▶ [Task details]: Using the entries below, output each line exactly from the first through the one that contains "Полная фильмография актера.".

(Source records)
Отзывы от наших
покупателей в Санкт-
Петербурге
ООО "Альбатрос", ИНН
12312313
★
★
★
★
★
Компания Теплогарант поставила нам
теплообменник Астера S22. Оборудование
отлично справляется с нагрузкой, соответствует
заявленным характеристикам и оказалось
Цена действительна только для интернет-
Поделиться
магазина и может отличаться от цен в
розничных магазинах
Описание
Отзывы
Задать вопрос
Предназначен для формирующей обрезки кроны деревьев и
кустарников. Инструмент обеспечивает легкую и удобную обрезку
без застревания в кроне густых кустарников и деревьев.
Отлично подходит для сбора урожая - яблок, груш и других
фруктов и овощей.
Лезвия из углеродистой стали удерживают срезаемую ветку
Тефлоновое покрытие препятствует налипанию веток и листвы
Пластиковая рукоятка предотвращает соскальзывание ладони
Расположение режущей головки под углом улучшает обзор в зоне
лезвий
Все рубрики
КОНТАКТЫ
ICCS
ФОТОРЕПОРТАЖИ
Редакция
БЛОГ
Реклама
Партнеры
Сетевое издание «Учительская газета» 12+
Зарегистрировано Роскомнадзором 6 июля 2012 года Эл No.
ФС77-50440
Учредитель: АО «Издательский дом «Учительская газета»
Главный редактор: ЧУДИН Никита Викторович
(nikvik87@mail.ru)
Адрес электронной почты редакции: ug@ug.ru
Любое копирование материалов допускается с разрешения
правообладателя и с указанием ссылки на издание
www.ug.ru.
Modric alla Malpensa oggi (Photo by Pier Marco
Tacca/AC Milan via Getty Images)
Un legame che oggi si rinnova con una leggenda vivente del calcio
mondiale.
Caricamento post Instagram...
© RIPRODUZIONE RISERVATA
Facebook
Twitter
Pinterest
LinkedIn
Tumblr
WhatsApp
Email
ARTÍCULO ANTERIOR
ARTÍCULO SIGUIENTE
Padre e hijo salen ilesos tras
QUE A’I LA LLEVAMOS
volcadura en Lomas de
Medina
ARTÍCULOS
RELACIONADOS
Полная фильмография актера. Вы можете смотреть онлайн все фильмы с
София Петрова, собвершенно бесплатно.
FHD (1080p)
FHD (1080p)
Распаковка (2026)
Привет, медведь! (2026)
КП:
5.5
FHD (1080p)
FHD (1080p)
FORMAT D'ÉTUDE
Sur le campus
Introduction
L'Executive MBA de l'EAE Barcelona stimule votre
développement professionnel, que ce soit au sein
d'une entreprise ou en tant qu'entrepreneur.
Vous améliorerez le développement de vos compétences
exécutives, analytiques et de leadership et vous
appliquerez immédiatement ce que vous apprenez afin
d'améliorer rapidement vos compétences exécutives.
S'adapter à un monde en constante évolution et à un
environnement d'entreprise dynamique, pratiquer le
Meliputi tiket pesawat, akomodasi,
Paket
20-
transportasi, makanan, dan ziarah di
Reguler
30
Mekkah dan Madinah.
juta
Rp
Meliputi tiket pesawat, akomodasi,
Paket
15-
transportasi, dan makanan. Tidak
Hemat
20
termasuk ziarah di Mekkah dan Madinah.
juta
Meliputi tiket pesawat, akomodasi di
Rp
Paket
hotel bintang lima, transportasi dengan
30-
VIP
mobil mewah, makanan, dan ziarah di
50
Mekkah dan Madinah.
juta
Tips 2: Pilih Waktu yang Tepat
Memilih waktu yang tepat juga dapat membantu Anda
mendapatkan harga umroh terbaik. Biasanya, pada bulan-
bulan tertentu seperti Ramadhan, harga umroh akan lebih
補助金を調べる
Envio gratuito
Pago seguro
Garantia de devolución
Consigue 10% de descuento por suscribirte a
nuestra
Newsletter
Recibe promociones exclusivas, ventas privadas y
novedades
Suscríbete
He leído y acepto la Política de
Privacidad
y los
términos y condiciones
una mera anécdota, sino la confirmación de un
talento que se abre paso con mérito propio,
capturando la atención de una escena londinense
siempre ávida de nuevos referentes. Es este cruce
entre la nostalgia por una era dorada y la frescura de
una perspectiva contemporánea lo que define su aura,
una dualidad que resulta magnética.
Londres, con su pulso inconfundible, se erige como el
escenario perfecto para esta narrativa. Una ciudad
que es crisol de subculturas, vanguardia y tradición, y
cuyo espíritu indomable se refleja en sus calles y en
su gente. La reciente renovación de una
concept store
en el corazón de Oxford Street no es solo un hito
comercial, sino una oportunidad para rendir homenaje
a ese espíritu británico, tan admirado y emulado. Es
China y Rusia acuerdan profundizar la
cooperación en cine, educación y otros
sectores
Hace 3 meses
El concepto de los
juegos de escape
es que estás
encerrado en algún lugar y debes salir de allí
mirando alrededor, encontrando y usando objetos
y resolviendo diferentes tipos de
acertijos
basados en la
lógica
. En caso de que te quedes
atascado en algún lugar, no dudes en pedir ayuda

▶ [Your solution]:
Отзывы от наших
покупателей в Санкт-
Петербурге
ООО "Альбатрос", ИНН
12312313
★
★
★
★
★
Компания Теплогарант поставила нам
теплообменник Астера S22. Оборудование
отлично справляется с нагрузкой, соответствует
заявленным характеристикам и оказалось
Цена действительна только для интернет-
Поделиться
магазина и может отличаться от цен в
розничных магазинах
Описание
Отзывы
Задать вопрос
Предназначен для формирующей обрезки кроны деревьев и
кустарников. Инструмент обеспечивает легкую и удобную обрезку
без застревания в кроне густых кустарников и деревьев.
Отлично подходит для сбора урожая - яблок, груш и других
фруктов и овощей.
Лезвия из углеродистой стали удерживают срезаемую ветку
Тефлоновое покрытие препятствует налипанию веток и листвы
Пластиковая рукоятка предотвращает соскальзывание ладони
Расположение режущей головки под углом улучшает обзор в зоне
лезвий
Все рубрики
КОНТАКТЫ
ICCS
ФОТОРЕПОРТАЖИ
Редакция
БЛОГ
Реклама
Партнеры
Сетевое издание «Учительская газета» 12+
Зарегистрировано Роскомнадзором 6 июля 2012 года Эл No.
ФС77-50440
Учредитель: АО «Издательский дом «Учительская газета»
Главный редактор: ЧУДИН Никита Викторович
(nikvik87@mail.ru)
Адрес электронной почты редакции: ug@ug.ru
Любое копирование материалов допускается с разрешения
правообладателя и с указанием ссылки на издание
www.ug.ru.
Modric alla Malpensa oggi (Photo by Pier Marco
Tacca/AC Milan via Getty Images)
Un legame che oggi si rinnova con una leggenda vivente del calcio
mondiale.
Caricamento post Instagram...
© RIPRODUZIONE RISERVATA
Facebook
Twitter
Pinterest
LinkedIn
Tumblr
WhatsApp
Email
ARTÍCULO ANTERIOR
ARTÍCULO SIGUIENTE
Padre e hijo salen ilesos tras
QUE A’I LA LLEVAMOS
volcadura en Lomas de
Medina
ARTÍCULOS
RELACIONADOS
Полная фильмография актера. Вы можете смотреть онлайн все фильмы с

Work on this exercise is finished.